Wyn just sighed at me and cranked up the radio in an effort to tune out my complaints.

“Wyn!” I attempted to yell above the music.

She turned down the radio and looked at me skeptically. “You’re not going to keep complaining, are you?”

“No,” I said. “I was just wondering what you could tell me about Edmund’s other children.”

She stopped dead in her attempts at cleaning up, her arms falling to her sides. “I am not sure I am supposed to tell you about that.”

“It’s okay, Wyn. Ilyan told me.”

“What did he tell you?” Her eyes narrowed dangerously.

“What Edmund makes his children do. He let it slip that Ovailia was one of them.”

She waited before nodding and leaned against the sink to face me.

“Edmund wasn’t always like that, you know. Ilyan’s father and mother were bonded about twelve hundred years before Ilyan was born; Ovailia was born about thirty years later. About two hundred years after that, he began to change. They have legends and songs and beautiful paintings of the love shared by Edmund—the bearer of the first mark—and Filare—the Sk?ítek he shared his life with.”

“What happened? I mean, if he loved her so much, why did he leave her?” The eager light that had filled Wyn’s dark eyes vanished at my question.

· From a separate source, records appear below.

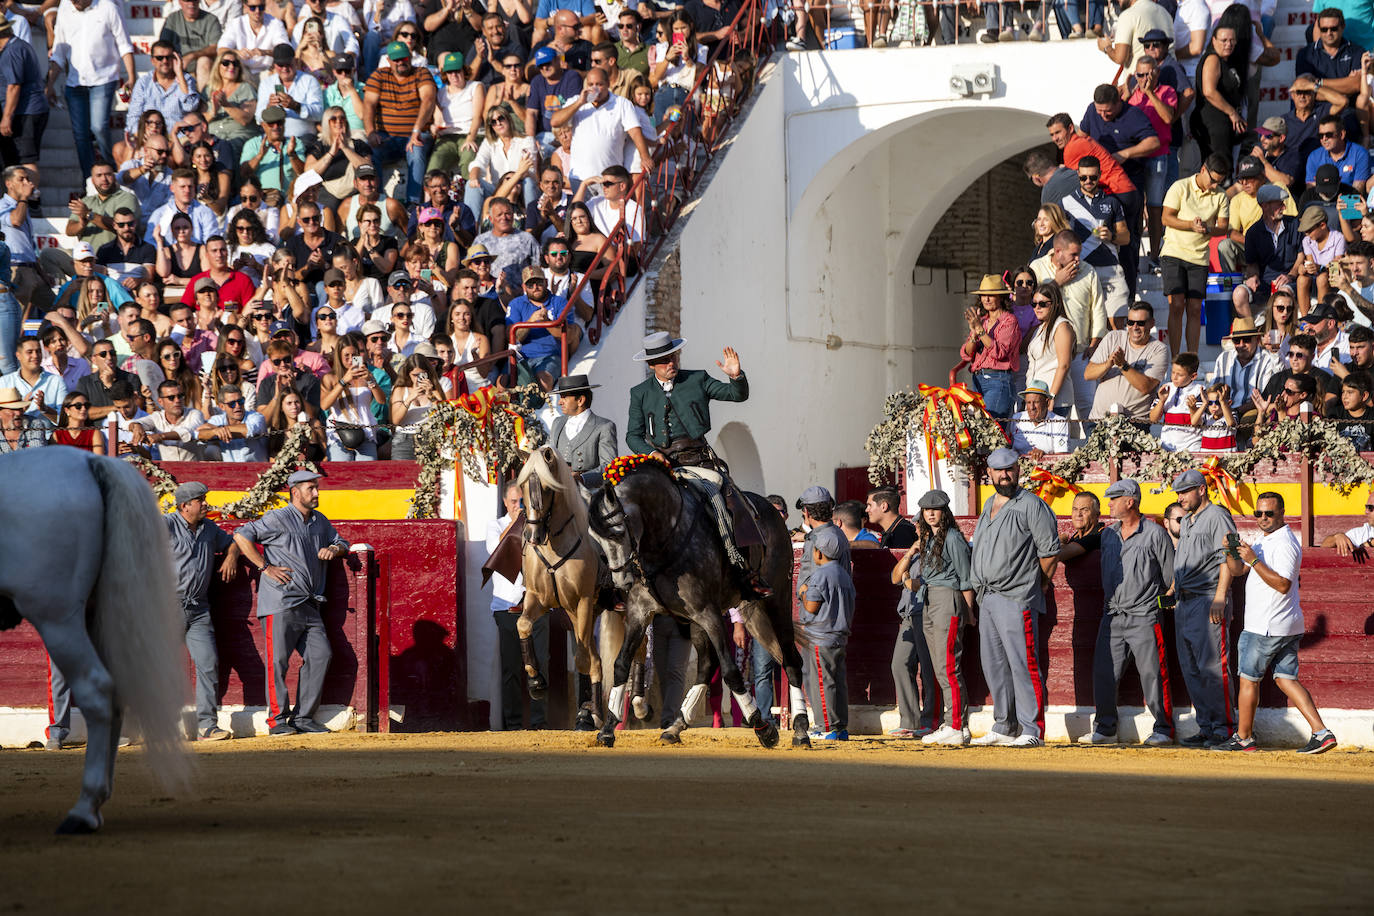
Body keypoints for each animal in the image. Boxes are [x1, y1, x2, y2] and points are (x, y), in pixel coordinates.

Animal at [585, 461, 807, 747]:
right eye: (596, 537)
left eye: (619, 531)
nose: (621, 581)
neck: (663, 538)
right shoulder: (640, 613)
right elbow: (621, 664)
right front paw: (607, 729)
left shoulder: (708, 613)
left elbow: (731, 671)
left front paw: (764, 728)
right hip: (725, 616)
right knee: (706, 665)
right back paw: (676, 726)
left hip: (776, 601)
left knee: (790, 659)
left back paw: (801, 730)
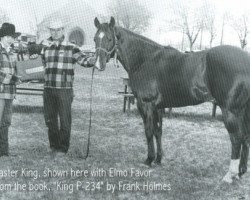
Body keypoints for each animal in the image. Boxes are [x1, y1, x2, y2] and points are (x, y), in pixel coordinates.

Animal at [93, 16, 250, 183]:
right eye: (95, 38)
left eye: (109, 38)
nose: (97, 65)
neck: (145, 60)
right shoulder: (158, 107)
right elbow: (158, 131)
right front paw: (158, 159)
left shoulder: (146, 104)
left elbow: (148, 131)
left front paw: (148, 160)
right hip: (243, 110)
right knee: (246, 137)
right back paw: (241, 171)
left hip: (231, 111)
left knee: (236, 139)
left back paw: (230, 175)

“Edmund saw a woman in a town called Farcina. He lusted after her. Timothy…” she spat the word with venom, “my father, convinced Edmund to take her, convinced him that he should be the only one to bear the mark. He left everyone. Broke all magical beings apart. Edmund planted the seeds of distrust and started a civil war that almost killed all of the magic. And while everyone fought among themselves, Edmund massacred the Drak in secret.”

“The Drak?”

“The Drak were a people who were bred from the mud to be the Keepers of the Waters of Foresight. They were the only ones who could look into the black waters and see the past, present and future. There were stories that they saw a Chosen Child who would destroy Edmund, and stop the madness that he had created. I think that’s why he killed them.”

“You mean, like a prophecy?” I tried to keep the disbelief out of my voice.

“I guess you could say that, but they were really anything but. Ilyan was there to witness it. He told Ovailia, not knowing that she was being used as a spy. Because of what Ovailia told Edmund, he ordered the extermination of the Chosen Children.”

“And Ilyan still trusts her?” I was appalled. The bubbling turmoil in my stomach at what I was hearing was making me sick.

“Yes. It’s been several hundred years, so he must have a reason. After all, Edmund did almost destroy Ovailia.”